--- begin ---
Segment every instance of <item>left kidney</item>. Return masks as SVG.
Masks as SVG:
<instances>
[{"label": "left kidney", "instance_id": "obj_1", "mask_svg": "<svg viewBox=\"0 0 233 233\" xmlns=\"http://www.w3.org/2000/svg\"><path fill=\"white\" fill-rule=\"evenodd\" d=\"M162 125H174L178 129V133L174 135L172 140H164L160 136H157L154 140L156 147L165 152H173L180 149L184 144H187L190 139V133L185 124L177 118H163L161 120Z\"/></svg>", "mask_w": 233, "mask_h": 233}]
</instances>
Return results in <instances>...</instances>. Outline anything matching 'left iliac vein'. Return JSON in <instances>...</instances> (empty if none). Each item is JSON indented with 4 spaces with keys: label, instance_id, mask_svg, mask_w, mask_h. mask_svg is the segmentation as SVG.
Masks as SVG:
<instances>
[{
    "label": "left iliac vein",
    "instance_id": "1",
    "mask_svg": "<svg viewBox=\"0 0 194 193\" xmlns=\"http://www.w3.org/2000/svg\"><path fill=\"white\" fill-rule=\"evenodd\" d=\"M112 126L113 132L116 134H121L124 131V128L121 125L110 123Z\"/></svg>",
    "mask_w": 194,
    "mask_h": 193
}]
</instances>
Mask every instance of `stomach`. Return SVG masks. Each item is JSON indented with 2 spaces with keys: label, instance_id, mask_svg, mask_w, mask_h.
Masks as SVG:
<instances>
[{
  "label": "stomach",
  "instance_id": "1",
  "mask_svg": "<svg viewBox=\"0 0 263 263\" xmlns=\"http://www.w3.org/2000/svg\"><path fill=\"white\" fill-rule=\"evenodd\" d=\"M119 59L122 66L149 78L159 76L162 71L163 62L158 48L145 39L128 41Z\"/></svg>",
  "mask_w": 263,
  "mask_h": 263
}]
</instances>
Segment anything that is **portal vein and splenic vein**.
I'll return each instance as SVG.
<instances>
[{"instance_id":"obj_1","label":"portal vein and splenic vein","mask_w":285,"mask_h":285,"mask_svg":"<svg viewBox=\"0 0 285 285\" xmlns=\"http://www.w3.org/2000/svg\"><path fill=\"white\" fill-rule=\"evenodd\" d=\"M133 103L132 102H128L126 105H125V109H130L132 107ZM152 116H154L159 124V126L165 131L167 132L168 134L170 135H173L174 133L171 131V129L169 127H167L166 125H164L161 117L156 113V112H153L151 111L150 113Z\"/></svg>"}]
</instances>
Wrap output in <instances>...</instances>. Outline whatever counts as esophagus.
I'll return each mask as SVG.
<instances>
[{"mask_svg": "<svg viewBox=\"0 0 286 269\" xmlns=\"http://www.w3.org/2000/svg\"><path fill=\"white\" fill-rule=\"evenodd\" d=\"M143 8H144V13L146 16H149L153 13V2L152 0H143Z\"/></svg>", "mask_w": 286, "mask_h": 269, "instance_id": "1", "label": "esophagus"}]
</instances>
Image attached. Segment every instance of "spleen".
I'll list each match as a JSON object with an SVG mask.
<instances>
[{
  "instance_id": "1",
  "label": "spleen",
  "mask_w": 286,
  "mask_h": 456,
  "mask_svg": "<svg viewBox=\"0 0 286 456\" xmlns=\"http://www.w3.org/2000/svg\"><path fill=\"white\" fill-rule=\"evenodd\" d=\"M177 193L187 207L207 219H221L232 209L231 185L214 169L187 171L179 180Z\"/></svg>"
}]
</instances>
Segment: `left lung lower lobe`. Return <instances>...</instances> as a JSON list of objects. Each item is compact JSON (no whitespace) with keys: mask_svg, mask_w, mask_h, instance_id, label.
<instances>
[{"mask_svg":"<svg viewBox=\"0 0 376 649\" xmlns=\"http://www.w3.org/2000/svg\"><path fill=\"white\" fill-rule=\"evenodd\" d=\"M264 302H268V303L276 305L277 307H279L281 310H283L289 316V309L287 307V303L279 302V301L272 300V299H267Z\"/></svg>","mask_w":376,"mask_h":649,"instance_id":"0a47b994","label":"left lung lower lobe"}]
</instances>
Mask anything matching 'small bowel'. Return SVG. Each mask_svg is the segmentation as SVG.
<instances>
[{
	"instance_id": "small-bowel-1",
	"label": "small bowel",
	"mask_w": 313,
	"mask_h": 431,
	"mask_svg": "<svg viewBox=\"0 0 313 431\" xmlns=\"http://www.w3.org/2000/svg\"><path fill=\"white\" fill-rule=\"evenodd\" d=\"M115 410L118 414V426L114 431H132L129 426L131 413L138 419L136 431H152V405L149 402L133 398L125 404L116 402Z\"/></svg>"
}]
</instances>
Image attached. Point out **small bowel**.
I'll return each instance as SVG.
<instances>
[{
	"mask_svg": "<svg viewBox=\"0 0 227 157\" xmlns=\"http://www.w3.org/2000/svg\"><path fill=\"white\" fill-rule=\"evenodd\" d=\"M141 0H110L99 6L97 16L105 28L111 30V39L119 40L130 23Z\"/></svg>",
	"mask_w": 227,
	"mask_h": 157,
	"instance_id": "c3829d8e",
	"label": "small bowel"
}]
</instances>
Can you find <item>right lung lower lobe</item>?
--- end ---
▶ **What is asked**
How many of the lines above contain the string "small"? Case counts, and the answer should be the number alone.

▶ **Expected output**
5